Some years ago, I wrote about PEW research that identified nine distinct political personas within the greater American political landscape. The thrust of my words, then and now, is to say that the two-party system is failing in its promise to represent us. The nine PEW groups are: Steadfast Conservatives, Business Conservatives, Solid Liberals, Young Outsiders, Hard-Pressed Skeptics, Next Generation Left, Faith and Family Left, Bystanders, and Disaffected Democrats. The PEW studies are interesting reading backed up with real research.

If the groups that have been identified had a consistent party affiliation, their random thoughts could coalesce into action. Huge benefits would be felt across the board.

We are weak and divided now because the Democrat and Republican designations have lost their meaning.

We will be stronger as a nation when everyone is effectively represented, and when all voices are more clearly heard.

It occurs to me that the two most salient fault lines dividing Americans are ideology and money. Ideologically we are split between those who want a simple and uniform set of rules to follow and those who don’t want anyone telling them what they can or cannot do. Monetarily we are split as to how our government raises and spends the tax dollars from our pockets.

Proposed: Let’s switch from two parties to four.

These four parties would easily be discernable by their opinions and shared beliefs as to government regulation and government tax/spending.

Try the following mental exercise!

Make a coordinate plane like the one pictured. The graph should have 4 quadrants, also as pictured. Let’s name the quadrants: W and X (left and right, top) and Y and Z (left and right, bottom).

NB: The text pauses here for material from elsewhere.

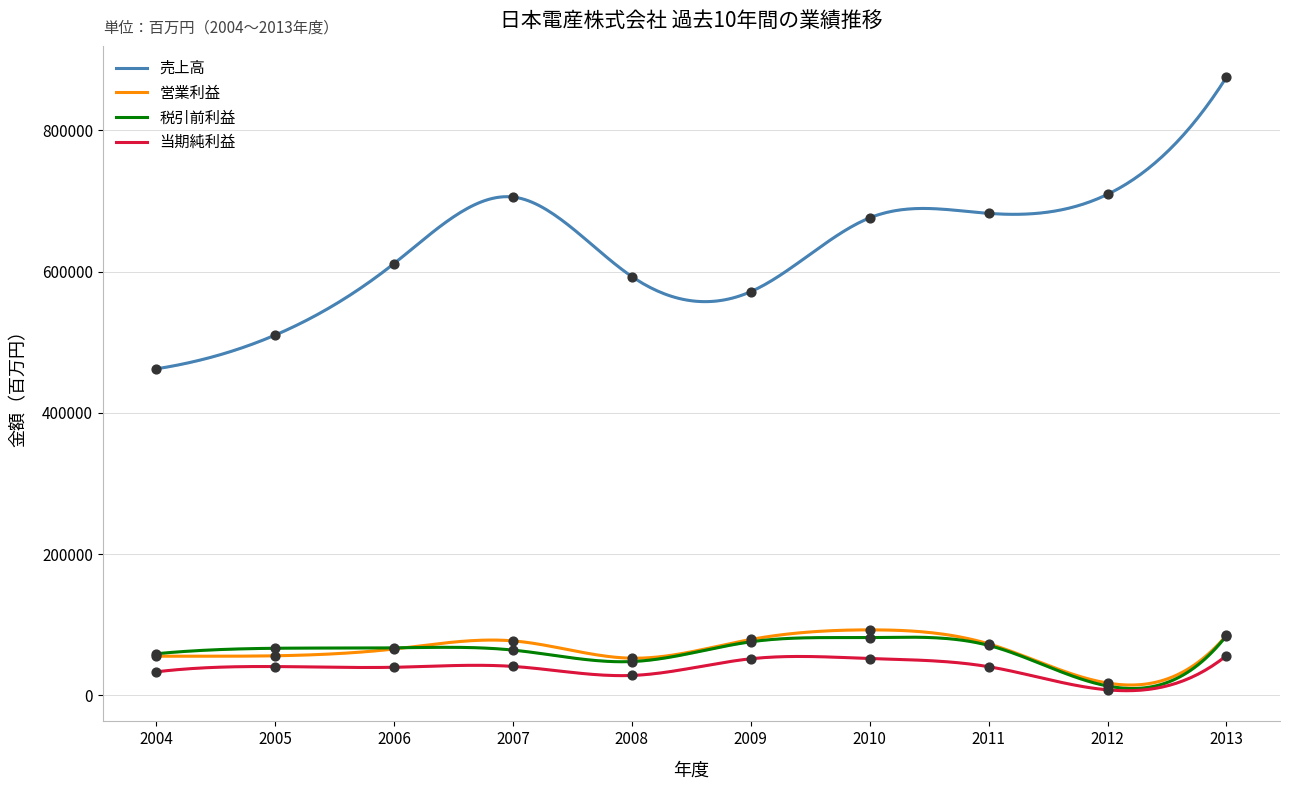

What is the total value across all series at 2012?

748252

Mark the Vertical Axis Ideological. The Ideological line would represent our feelings about the rules and laws of government, heavy-handed to no governmental interference whatsoever. If you want more State’s Rights you would be in the middle. If the states had all the power, they would constitute a variation of centralized government, less centralized than complete federal control, but still a form of power consolidation. If you feel like nobody should be telling you nothing, you are at the other end of the scale.

Mark the Horizontal axis Monetary. This line on our graph will illustrate our feelings and opinions about the ways the government raises and spends our money. Label our horizontal line “Take care of everybody” on the left and “I’ll Take care of my own, but not yours” on the right.

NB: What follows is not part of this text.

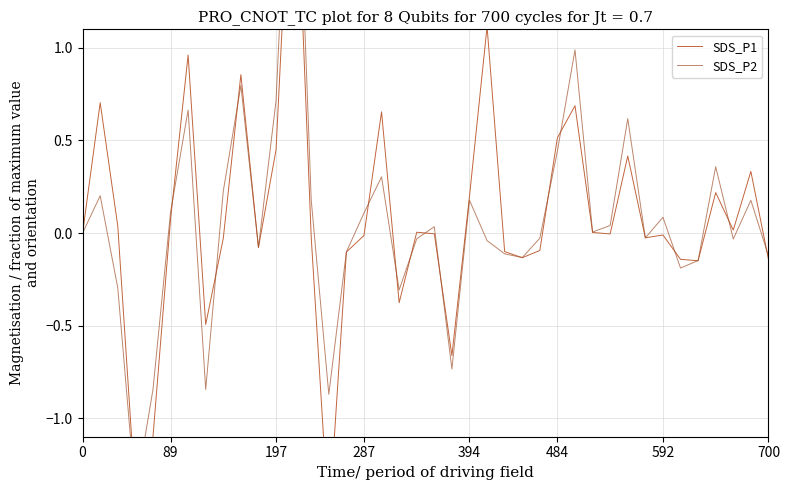

At which label does SDS_P2 first exceed 0?

89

Using this methodology, we start with four equal quadrants.

Take some time to carefully consider both the vertical and the horizontal. It is not easy, and you will recognize some internal conflicts before you decide on your preferences.

Now stab a pencil where you think you might land on this grid.

Where did you land? Are you a W, X, Y, or Z?

I believe in personal freedom for the law-abiding and fiscal responsibility with a heart, so I’m a Y!

I hope you will vote Y at your first opportunity!